EXERCISE: Among the lines of the records below, count those with the word "curve". Reply with that number alone.

SOURCE RECORDS Block Start

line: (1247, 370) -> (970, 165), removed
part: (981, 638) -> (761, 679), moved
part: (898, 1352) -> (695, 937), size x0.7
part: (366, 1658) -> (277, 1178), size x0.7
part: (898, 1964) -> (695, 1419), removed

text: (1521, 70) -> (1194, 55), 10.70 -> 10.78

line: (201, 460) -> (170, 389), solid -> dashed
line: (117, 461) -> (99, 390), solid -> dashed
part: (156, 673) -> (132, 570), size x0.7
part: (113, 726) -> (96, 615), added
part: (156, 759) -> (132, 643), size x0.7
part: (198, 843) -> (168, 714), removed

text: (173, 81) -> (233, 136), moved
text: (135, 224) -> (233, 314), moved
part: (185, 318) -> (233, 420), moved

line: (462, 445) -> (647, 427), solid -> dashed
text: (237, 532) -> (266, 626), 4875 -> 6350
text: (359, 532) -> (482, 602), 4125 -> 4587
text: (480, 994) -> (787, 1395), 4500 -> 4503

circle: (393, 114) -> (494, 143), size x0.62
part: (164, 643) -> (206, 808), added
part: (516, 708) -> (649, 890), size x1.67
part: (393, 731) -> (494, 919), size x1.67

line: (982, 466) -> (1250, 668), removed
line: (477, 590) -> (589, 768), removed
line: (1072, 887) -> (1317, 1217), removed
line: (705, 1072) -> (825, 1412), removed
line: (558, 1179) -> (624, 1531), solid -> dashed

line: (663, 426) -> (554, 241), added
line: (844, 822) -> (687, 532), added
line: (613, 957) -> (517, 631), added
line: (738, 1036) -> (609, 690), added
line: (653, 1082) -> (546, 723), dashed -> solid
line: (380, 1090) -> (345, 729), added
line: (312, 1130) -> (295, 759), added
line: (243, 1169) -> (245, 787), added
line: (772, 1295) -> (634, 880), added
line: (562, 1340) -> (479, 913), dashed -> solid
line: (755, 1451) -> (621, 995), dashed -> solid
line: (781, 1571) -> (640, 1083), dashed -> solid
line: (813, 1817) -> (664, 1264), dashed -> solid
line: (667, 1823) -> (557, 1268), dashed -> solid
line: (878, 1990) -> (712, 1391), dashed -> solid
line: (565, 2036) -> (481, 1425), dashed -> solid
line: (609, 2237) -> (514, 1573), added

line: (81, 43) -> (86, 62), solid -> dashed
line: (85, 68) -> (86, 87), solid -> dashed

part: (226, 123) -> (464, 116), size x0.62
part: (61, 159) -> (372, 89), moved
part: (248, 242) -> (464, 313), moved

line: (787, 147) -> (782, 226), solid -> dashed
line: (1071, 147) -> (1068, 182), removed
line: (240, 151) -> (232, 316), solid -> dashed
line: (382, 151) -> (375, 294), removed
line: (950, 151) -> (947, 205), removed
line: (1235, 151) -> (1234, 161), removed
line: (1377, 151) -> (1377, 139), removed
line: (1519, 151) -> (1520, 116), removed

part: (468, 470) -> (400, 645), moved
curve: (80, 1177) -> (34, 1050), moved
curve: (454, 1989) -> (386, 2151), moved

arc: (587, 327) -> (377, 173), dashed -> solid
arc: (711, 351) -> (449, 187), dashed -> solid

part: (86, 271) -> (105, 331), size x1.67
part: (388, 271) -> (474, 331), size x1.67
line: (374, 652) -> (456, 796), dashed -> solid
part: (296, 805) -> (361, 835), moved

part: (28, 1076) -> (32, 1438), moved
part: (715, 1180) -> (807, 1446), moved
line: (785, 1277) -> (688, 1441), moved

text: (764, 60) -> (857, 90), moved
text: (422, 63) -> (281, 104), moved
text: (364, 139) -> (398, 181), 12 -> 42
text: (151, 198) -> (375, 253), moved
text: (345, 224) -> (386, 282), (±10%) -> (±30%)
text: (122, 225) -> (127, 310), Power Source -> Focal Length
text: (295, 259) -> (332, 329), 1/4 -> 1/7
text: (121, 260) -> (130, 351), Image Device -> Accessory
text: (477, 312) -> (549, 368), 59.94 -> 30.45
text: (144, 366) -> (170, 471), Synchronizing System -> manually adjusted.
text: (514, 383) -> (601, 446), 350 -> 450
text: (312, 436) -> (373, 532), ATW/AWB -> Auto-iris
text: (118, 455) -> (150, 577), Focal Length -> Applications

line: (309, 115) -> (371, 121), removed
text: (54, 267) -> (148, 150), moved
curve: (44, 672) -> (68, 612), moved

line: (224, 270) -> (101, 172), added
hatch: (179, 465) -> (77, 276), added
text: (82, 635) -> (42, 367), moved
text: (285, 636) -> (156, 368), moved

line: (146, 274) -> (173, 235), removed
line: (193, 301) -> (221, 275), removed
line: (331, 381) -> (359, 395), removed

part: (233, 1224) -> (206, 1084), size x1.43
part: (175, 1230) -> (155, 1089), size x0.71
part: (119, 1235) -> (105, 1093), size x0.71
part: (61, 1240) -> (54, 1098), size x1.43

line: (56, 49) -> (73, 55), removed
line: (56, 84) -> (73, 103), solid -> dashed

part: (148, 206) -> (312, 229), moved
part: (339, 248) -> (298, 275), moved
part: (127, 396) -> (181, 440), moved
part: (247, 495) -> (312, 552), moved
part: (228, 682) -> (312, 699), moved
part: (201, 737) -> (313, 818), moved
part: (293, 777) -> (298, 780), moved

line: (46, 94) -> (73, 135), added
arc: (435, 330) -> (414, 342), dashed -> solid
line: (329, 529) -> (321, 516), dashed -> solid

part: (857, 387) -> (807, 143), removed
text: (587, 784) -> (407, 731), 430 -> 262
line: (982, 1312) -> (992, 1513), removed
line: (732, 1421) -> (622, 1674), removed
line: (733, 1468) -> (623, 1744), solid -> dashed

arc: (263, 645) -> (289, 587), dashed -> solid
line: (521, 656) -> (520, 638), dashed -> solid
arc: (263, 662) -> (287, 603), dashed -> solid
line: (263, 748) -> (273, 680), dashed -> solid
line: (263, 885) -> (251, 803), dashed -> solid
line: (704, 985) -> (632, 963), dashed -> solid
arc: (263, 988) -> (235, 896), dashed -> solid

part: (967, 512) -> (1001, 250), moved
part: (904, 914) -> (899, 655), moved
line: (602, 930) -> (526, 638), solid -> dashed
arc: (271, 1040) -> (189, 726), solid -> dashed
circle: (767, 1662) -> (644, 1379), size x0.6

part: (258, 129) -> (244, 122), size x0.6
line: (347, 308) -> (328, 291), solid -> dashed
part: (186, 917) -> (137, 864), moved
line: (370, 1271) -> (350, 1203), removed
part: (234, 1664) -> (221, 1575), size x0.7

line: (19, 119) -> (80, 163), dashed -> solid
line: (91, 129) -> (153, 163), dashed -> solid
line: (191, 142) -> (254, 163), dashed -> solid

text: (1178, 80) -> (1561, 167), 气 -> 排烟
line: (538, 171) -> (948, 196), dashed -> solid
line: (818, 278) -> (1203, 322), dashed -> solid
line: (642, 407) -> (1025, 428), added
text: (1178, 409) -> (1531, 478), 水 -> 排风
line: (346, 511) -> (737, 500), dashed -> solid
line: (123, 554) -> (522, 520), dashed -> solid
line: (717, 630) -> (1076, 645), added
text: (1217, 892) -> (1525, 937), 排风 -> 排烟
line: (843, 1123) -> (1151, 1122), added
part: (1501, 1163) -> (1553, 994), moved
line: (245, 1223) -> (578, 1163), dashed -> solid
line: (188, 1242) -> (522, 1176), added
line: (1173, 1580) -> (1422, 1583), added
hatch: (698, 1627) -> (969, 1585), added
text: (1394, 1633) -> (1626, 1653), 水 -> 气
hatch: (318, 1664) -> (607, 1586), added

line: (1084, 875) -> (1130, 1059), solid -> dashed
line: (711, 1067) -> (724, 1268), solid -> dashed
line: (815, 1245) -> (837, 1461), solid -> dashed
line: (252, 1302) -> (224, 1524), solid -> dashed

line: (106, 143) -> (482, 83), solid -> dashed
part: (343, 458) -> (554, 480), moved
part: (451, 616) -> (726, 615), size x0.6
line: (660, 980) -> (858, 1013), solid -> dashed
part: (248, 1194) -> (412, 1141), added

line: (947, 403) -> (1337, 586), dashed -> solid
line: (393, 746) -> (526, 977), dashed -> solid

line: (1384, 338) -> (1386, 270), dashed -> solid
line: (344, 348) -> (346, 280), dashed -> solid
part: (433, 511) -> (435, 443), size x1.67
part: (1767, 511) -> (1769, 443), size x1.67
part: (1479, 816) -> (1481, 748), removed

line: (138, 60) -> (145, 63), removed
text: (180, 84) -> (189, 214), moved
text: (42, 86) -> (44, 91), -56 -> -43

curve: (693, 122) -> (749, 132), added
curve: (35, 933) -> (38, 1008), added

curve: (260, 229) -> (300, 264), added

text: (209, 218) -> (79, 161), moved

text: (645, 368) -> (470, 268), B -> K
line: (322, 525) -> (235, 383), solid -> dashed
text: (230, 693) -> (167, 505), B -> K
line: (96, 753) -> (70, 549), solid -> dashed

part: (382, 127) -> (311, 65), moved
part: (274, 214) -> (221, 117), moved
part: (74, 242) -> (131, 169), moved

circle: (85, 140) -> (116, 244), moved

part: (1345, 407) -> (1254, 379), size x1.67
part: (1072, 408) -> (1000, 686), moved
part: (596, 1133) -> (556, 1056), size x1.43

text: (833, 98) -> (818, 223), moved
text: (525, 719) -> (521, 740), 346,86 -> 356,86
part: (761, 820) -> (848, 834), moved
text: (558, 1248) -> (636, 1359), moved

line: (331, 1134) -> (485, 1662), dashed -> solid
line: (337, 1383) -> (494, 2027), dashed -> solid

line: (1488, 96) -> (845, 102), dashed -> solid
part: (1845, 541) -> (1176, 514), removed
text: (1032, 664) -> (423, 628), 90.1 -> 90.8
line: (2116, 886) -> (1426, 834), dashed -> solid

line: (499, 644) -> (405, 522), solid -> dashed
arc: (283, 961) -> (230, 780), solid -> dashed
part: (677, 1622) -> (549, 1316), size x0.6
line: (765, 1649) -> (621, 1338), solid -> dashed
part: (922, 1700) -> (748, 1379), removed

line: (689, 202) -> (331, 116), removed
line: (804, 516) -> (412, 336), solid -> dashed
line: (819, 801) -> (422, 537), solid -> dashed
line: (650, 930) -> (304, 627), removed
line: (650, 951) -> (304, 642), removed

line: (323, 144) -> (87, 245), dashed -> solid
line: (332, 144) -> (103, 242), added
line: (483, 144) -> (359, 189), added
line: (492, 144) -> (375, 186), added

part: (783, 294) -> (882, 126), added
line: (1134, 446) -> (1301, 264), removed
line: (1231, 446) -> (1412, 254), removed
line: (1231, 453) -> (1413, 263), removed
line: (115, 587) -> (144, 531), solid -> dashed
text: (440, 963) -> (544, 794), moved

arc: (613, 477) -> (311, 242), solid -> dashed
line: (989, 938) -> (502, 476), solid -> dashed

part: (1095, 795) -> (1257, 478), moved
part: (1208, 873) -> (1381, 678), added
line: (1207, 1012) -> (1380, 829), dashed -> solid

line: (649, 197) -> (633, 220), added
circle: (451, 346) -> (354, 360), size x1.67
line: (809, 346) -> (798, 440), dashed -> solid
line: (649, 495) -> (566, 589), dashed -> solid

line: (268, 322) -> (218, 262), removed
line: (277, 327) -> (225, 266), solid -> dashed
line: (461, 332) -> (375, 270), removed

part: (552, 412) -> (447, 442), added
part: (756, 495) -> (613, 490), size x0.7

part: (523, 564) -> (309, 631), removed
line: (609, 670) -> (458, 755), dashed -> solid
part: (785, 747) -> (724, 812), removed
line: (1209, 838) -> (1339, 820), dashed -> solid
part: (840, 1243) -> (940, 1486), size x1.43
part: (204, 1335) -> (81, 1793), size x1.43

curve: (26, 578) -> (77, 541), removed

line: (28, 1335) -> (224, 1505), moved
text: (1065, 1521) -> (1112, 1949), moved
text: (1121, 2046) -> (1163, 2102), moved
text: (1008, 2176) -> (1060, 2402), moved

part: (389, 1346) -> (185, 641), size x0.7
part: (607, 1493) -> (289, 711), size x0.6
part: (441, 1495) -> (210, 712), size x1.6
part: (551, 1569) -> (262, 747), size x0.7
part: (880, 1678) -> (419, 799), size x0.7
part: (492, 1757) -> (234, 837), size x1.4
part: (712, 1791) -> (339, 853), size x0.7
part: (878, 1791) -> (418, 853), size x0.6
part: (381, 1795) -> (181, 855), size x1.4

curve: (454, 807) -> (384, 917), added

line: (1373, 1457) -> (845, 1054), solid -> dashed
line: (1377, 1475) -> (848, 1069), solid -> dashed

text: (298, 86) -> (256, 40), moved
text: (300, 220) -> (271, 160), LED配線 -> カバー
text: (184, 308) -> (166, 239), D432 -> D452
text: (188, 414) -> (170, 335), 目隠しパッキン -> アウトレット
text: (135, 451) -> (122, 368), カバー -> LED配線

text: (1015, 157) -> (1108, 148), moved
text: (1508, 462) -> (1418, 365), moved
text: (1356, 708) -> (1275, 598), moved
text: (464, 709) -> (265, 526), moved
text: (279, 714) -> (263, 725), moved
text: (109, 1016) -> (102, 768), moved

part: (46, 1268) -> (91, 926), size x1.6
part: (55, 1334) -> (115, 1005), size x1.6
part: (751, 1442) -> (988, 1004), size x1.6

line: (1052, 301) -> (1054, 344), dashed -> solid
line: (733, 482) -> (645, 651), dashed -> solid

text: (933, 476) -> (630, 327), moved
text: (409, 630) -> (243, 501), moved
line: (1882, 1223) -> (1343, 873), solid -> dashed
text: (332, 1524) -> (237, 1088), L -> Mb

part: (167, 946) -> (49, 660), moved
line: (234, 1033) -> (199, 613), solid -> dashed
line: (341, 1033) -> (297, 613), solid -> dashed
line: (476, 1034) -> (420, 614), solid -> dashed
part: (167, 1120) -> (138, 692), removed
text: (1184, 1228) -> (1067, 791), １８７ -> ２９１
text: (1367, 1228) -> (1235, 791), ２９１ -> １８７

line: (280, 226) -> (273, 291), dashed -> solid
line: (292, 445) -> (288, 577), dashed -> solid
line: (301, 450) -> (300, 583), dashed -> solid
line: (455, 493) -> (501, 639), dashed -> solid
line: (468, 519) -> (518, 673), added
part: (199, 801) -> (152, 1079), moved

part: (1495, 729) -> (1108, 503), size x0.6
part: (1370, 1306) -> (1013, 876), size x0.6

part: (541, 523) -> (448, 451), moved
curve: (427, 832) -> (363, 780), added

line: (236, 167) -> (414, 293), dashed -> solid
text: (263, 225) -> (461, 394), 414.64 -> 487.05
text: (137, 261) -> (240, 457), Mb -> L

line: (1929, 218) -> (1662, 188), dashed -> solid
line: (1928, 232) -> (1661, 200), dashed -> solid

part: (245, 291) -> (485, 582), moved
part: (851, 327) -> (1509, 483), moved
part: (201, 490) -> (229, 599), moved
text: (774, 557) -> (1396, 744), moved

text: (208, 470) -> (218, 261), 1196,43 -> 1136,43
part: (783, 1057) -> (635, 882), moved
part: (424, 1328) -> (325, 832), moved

SOURCE RECORDS Block End

SOLVED EXERCISE: 9